[start]
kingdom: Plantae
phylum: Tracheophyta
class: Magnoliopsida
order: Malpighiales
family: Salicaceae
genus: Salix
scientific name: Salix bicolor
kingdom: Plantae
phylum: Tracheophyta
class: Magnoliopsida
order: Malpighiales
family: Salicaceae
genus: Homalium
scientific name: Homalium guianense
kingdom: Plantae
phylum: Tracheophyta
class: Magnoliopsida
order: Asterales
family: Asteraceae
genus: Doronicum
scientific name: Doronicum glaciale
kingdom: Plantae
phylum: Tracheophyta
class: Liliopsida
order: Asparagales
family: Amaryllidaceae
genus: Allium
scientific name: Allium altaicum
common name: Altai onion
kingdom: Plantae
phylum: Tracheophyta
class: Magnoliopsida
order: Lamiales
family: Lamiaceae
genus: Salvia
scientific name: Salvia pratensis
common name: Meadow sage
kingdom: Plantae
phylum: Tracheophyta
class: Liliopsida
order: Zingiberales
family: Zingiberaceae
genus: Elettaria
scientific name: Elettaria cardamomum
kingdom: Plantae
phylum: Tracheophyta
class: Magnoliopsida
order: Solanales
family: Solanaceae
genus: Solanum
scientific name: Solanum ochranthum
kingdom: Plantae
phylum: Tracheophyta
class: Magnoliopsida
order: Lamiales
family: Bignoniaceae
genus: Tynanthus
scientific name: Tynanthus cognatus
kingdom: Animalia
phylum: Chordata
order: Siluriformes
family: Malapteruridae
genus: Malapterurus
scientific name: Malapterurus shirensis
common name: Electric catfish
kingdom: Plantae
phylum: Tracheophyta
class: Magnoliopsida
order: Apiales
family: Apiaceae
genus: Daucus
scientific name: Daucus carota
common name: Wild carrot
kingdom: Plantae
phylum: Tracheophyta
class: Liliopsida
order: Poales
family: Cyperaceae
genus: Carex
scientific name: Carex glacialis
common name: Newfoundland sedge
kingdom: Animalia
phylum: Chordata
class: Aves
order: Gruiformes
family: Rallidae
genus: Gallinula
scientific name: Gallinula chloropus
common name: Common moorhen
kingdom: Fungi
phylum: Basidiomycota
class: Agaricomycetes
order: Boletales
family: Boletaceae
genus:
[end]
Please convert every line of the entries above into a Markdown table with two columns, No for the row number and Line for the line itself, leaving out any blank lines.

| No | Line |
|---|---|
| 1 | kingdom: Plantae |
| 2 | phylum: Tracheophyta |
| 3 | class: Magnoliopsida |
| 4 | order: Malpighiales |
| 5 | family: Salicaceae |
| 6 | genus: Salix |
| 7 | scientific name: Salix bicolor |
| 8 | kingdom: Plantae |
| 9 | phylum: Tracheophyta |
| 10 | class: Magnoliopsida |
| 11 | order: Malpighiales |
| 12 | family: Salicaceae |
| 13 | genus: Homalium |
| 14 | scientific name: Homalium guianense |
| 15 | kingdom: Plantae |
| 16 | phylum: Tracheophyta |
| 17 | class: Magnoliopsida |
| 18 | order: Asterales |
| 19 | family: Asteraceae |
| 20 | genus: Doronicum |
| 21 | scientific name: Doronicum glaciale |
| 22 | kingdom: Plantae |
| 23 | phylum: Tracheophyta |
| 24 | class: Liliopsida |
| 25 | order: Asparagales |
| 26 | family: Amaryllidaceae |
| 27 | genus: Allium |
| 28 | scientific name: Allium altaicum |
| 29 | common name: Altai onion |
| 30 | kingdom: Plantae |
| 31 | phylum: Tracheophyta |
| 32 | class: Magnoliopsida |
| 33 | order: Lamiales |
| 34 | family: Lamiaceae |
| 35 | genus: Salvia |
| 36 | scientific name: Salvia pratensis |
| 37 | common name: Meadow sage |
| 38 | kingdom: Plantae |
| 39 | phylum: Tracheophyta |
| 40 | class: Liliopsida |
| 41 | order: Zingiberales |
| 42 | family: Zingiberaceae |
| 43 | genus: Elettaria |
| 44 | scientific name: Elettaria cardamomum |
| 45 | kingdom: Plantae |
| 46 | phylum: Tracheophyta |
| 47 | class: Magnoliopsida |
| 48 | order: Solanales |
| 49 | family: Solanaceae |
| 50 | genus: Solanum |
| 51 | scientific name: Solanum ochranthum |
| 52 | kingdom: Plantae |
| 53 | phylum: Tracheophyta |
| 54 | class: Magnoliopsida |
| 55 | order: Lamiales |
| 56 | family: Bignoniaceae |
| 57 | genus: Tynanthus |
| 58 | scientific name: Tynanthus cognatus |
| 59 | kingdom: Animalia |
| 60 | phylum: Chordata |
| 61 | order: Siluriformes |
| 62 | family: Malapteruridae |
| 63 | genus: Malapterurus |
| 64 | scientific name: Malapterurus shirensis |
| 65 | common name: Electric catfish |
| 66 | kingdom: Plantae |
| 67 | phylum: Tracheophyta |
| 68 | class: Magnoliopsida |
| 69 | order: Apiales |
| 70 | family: Apiaceae |
| 71 | genus: Daucus |
| 72 | scientific name: Daucus carota |
| 73 | common name: Wild carrot |
| 74 | kingdom: Plantae |
| 75 | phylum: Tracheophyta |
| 76 | class: Liliopsida |
| 77 | order: Poales |
| 78 | family: Cyperaceae |
| 79 | genus: Carex |
| 80 | scientific name: Carex glacialis |
| 81 | common name: Newfoundland sedge |
| 82 | kingdom: Animalia |
| 83 | phylum: Chordata |
| 84 | class: Aves |
| 85 | order: Gruiformes |
| 86 | family: Rallidae |
| 87 | genus: Gallinula |
| 88 | scientific name: Gallinula chloropus |
| 89 | common name: Common moorhen |
| 90 | kingdom: Fungi |
| 91 | phylum: Basidiomycota |
| 92 | class: Agaricomycetes |
| 93 | order: Boletales |
| 94 | family: Boletaceae |
| 95 | genus: |